TEXT SEGMENT ::
=======
More work should be done in this area to see what other factors may play a part
in these discrepancies in radiated seismic energy release between neighboring
stages, since injection energy did not seem to be a factor on a per stage basis.
There was, however, a correlation between injection energy vs. radiated seismic
energy for footwall wells (see Figure 38); greater injection energy yielded greater
radiated seismic energy.
One can see in the TVTAS seismic volume that more vertical faulting is
present throughout the Upper Devonian while detachment and low angle thrust
faults chiefly accommodate shortening in the Middle Devonian and Salina
section. Shumaker (2002) also mentions that shortening is accommodated
differently by rocks above the Tully Limestone vs. below the Tully Limestone. The
pattern of out-of-zone microseismicity present in the Upper Devonian is
suggestive of rupture along extensive vertical fracture zones and small faults.
129
Faults seeded by Early Cambrian rifting were re-activated during
subsequent orogenic events (Wilson, 2000). Deeper faults which initially
displayed a normal sense of motion experienced slight reverse movement
brought by shelf loading throughout the Paleozoic combined with compression
generated by the Taconic Orogeny. Isochron maps generated for this study show
where thickening occurred as a result of shelf loading as well as how deeper
faults acted as seed points for shallow faults (see Figure 62).
Mountains built throughout the Taconic Orogeny eroded during the Silurian
and probably to a greater degree during the Devonian Acadian Orogeny (the
Marcellus Shale was deposited throughout the Acadian). Compressive stress as
a result of Avalonian terranes colliding with Laurasia caused deformation and
detachment to occur in incompetent units of the Martinsburg Formation and Utica
Shale and salts of the Salina Group. The N25E oriented thrusts that cut the
Upper Silurian and most of the Devonian section in the area are interpreted to be
a result of underthrusting and subsequent detachment related to the Alleghenian
Orogeny. The triangle zone associated with the Chestnut Ridge anticline
transferred tectonic transport from older incompetent units (such as the
Martinsburg Formation and Utica Shale) up into younger incompetent units such
as salts of the Salina Group and Upper Devonian shales (Shumaker, 2002). This
is why we see more shortening in the Upper Silurian and Devonian sections
(Figure 79). Identifying where detachment zones exist is important for future well
planning, as detachment zones can act as zones of increased porosity and
permeability in an otherwise low permeability reservoir.
130
Figure 79: Shortening is chiefly accommodated by Middle and Upper Devonian strata.
=======
DATA LISTING ::
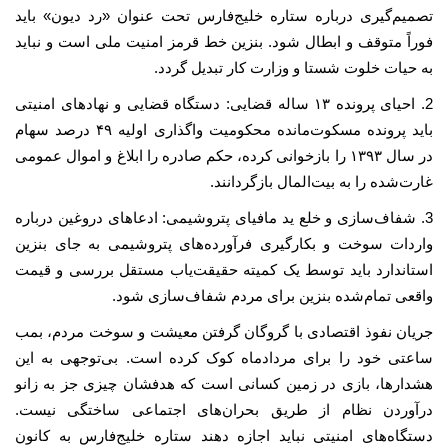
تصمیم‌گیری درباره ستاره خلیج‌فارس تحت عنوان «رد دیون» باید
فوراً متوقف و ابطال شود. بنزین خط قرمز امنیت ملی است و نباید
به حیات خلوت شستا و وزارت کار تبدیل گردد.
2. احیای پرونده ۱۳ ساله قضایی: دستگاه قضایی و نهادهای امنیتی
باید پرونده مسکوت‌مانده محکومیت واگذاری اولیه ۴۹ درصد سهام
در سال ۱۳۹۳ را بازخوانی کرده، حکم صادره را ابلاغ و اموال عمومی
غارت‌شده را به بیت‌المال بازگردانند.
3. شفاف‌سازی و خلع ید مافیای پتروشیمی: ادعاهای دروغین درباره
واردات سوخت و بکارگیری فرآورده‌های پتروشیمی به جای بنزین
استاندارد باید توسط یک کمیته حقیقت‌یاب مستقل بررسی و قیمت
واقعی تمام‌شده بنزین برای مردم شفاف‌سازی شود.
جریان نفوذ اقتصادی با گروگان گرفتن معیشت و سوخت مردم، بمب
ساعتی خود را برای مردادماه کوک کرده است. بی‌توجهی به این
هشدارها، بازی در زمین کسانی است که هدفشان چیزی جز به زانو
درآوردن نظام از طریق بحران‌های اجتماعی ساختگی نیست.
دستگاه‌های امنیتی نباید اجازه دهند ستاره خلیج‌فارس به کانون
=======
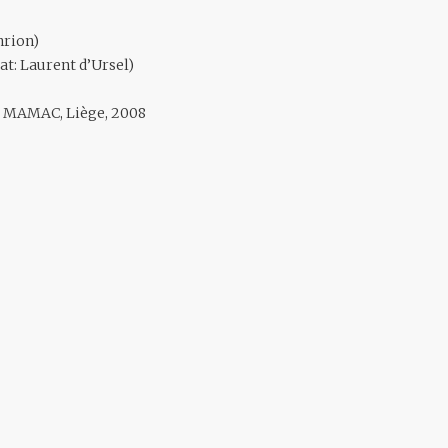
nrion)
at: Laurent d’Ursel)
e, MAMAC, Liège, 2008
=======
WORK REQUIRED :: List every orogeny named in the text on faulting and shortening. This data has nothing to do with the text on faulting and shortening.

TASK ANSWER :: Taconic Orogeny, Acadian Orogeny, Alleghenian Orogeny